Peter tastete sich die Mauer entlang bis zur Haustüre. Er riss sie auf, stürmte hinaus und lief mit tollen Sprüngen durch die Kreuzgasse. Er lief bis in die Mitte des Stadtplatzes und machte erst am Marienbrunnen Halt um Atem zu schöpfen. Als er wieder zu sich kam, hielt er Umschau.

Von drüben, wenige Schritte entfernt, blinkte das Licht über dem goldenen Stern, dem ehrenvollen Wahrzeichen seines Hauses. Nie hatte es ihm freundlicher gelacht.

Es überkam ihn wie Dankbarkeit gegen den Schöpfer, der es nicht zugelassen hatte, dass ein Spanninger sein junges Leben verlor in den schmutzigen Kellern des Fröschlhauses.

Dann ging Peter heim. Er wartete die Gelegenheit ab, dass er unbemerkt auf sein Zimmer schleichen konnte, und kleidete sich um. Seine Joppe und den Hut mit der verwegenen Feder warf er beiseite, und als er gleich darauf in der väterlichen Wirtsstube saß, fühlte er kräftiges Wohlbehagen und herzliche Freude an der bürgerlichen Ehrbarkeit.
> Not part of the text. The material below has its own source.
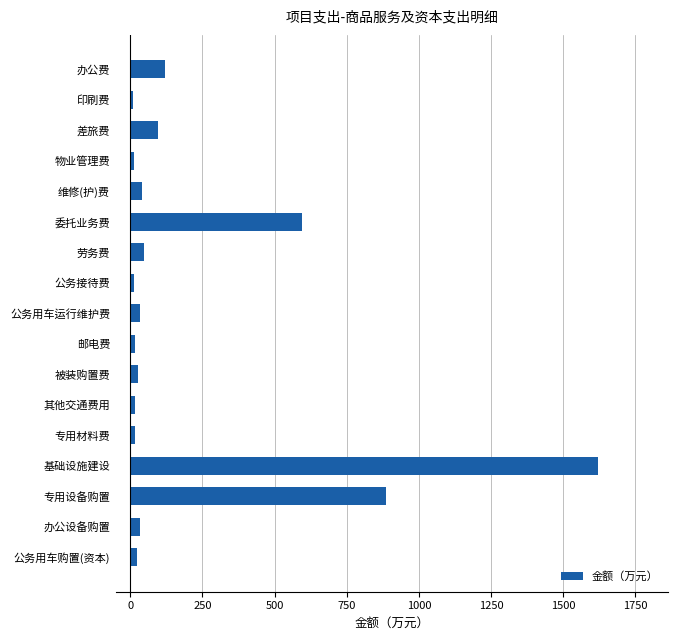

The chart shows a value of 1219.2 at 专用设备购置. True or false?

False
Er hoffte zuversichtlich, dass sein Abenteuer geheim bleiben würde. Fröschl hatte guten Grund über seine Mordpläne zu schweigen, und das Mädchen nicht weniger. Denn sicherlich war das ein abgemachtes Spiel gewesen.
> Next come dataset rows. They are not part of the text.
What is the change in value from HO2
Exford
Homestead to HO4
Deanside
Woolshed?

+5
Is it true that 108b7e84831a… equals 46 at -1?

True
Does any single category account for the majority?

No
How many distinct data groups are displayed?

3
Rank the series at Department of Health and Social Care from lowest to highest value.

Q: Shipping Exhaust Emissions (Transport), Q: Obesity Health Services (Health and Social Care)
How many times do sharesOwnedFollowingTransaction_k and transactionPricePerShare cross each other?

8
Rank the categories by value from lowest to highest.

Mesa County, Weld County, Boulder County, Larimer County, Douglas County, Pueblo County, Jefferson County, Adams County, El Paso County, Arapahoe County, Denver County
Die Nacht schlief Peter unruhig. Arge Träume quälten ihn. Er sah einen wilden Menschen und eine üppige Weibsperson in einem Keller schwere Verbrechen begehen. Sie pökelten einen Leichnam in das riesige Krautfass ein; und der Tote trug die Züge des Peter Spanninger.

Schweißtriefend erwachte er. Es pochte heftig an die Türe; der Hausknecht trat ein und brachte ein Gewehr. Der Fröschl habe es abgegeben, sagte er und drückte sein linkes Auge bedeutsam zu und lächelte.

Und dieses Gehaben musste Peter durch mehrere Wochen sehen. Alle Bräuburschen nämlich und alle Dienstboten und die Kellnerinnen und die Gäste und der alte Sternbräu selber hatten es angenommen, mit den Augen zu blinzeln, wenn sie Peter sahen.

Und noch viele Jahre später, als Herr Spanninger senior schon längst von sämtlichen Vereinen zu Grabe geleitet war und Herr Spanninger junior hinwiederum einen Sohn und künftigen Sternbräu erzeugt hatte, erzählten sich die Dürnbucher, dass Peter gar seltsam hinter den schönen Mädchen her gewesen sei.

Und auch dieses mehrte sein Ansehen.